Verspreiding en trends
Verspreiding
Deze kaart is gebaseerd op losse waarnemingen uit het Bijzondere Soorten Project (BSP). Ze zijn weergegeven op de schaal van 5x5 km blokken.
Aantalsontwikkeling
Onvoldoende gegevens beschikbaar voor trendanalyse.
Broedsucces en overleving
Onvoldoende gegevens beschikbaar voor trendanalyse.
Seizoensvoorkomen
seizoenspatroon
Deze gegevens zijn gebaseerd op losse waarnemingen uit het Bijzondere Soorten Project (BSP)
Beschrijving voorkomen
Voorkomen
Exoot
Vogelrichtlijn
Staat van instandhouding
niet-broedvogel
De Staat van Instandhouding buiten het broedseizoen is identiek aan die van broedvogels, omdat het om dezelfde vogels gaat.
Van deze soort is geen Staat van Instandhouding beschikbaar.
Aangewezen gebieden
Er zijn geen gebieden aangewezen voor deze soort.
Telrichtlijnen
Broedvogels
Methode
Territoriumkartering
Tijd van het jaar
Begin februari t/m eind juni
Tijd van de dag
Vooral 's ochtends.
Datumgrenzen, normbezoeken en fusieafstand
geldige waarnemingen | normbezoeken | minimaal vereist | fusie- | |||||||||
adult | paar | terr | nest | migrant | 1 | 2 | 3 | seizoen | datumg | datumgrens | afstand | |
X | X | X | X | 2 | 25-2 t/m 25-5 | 300 |
Aanwijzingen
Alle waarnemingen, met speciale aandacht voor zang (vooral maart, met soms opleving half mei-half juni), aanwezigheid paar, nestbouw en voedseltransport (mannetje kan broedend vrouwtje van voedsel voorzien, beide ouders voeren nestjongen).
LET OP: Determinatie op grond van een enkel kenmerk is riskant; vooral combinatie zang (Pimpelmees-achtig maar vrij zacht), roep (langgerekt en hoog) en uiterlijk is diagnostisch. Ervaren tellers vinden relatief veel territoria via de roep ('s ochtends vaak veelvuldig voortgebracht, en soms overgaande in zang). Soort imiteert soms zang van Boomkruiper (omgekeerde schijnt niet voor te komen). Wisselende reactie op gebruik van recorder, maar geluid afdraaien zeker in gebieden met lage dichtheid het proberen waard.

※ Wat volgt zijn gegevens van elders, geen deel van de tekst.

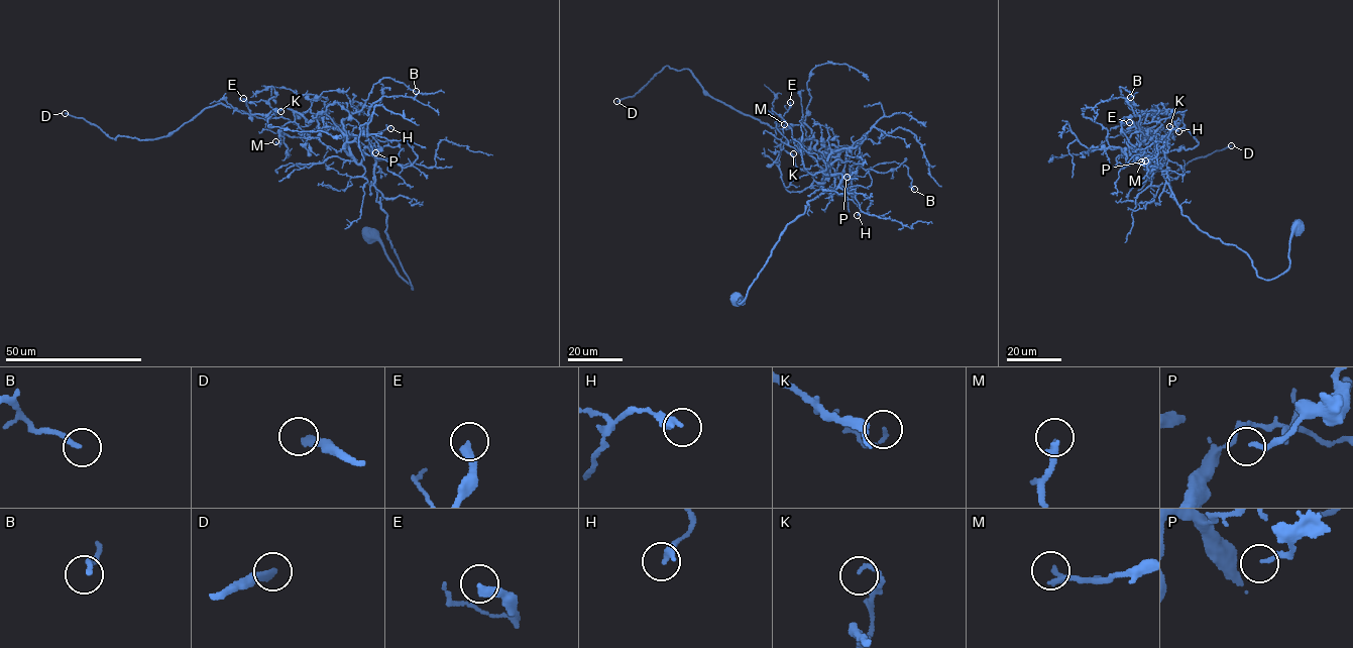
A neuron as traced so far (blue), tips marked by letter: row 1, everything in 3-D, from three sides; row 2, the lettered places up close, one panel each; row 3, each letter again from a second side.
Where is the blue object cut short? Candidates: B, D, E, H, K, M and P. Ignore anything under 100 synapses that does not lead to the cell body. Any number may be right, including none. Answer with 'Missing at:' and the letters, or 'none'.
Missing at: D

Tweede broedsel vindt in nieuw gebouwd nest plaats; oppassen voor dubbeltelling!
Documentatie
Soort broedt sinds 1993 in uiterste zuidoosten van ons land (vooral oud eikenberkenbos met veel losse schors; ook gemengd bos). Lokaal ook elders uit Oost-Nederland gemeld, maar documentatie niet altijd voldoende. Buiten kerngebied Zuid-Limburg is uitgebreide documentatie (geluidsopname) noodzakelijk met per waarnemingsdatum hoogste broedcode en graag ook beschrijving uiterlijk vogels en zang. gewenst.
Bijzonderheden
Voorkomen wordt mogelijk onderschat door onbekendheid met onopvallende zang. Voor aanvang van het broedseizoen de zang nog eens goed inprenten! Maart is goede tijd voor inventarisatie vanwege zangpiek, maar ook omdat zachte zang dan niet wordt overstemd door vele andere soorten (zoals in mei-juni).
Broedbiologie
Broedt in oudere loofbossen, soms ook in gemengd bos, veelal met een hoog aandeel eiken, dood hout en bomen met losse schors. Nestelt op variabele hoogte in boomspleet of achter loszittende bast, weinig in boomholten. Eileg begin april tot eind juni, vooral tweede helft april en begin mei. Een tot twee broedsels per jaar, meestal 5-6 eieren, broedduur 13-15 dagen, nestjongenperiode 17-18 dagen, jongen worden na uitvliegen nog 8-10 dagen gevoerd.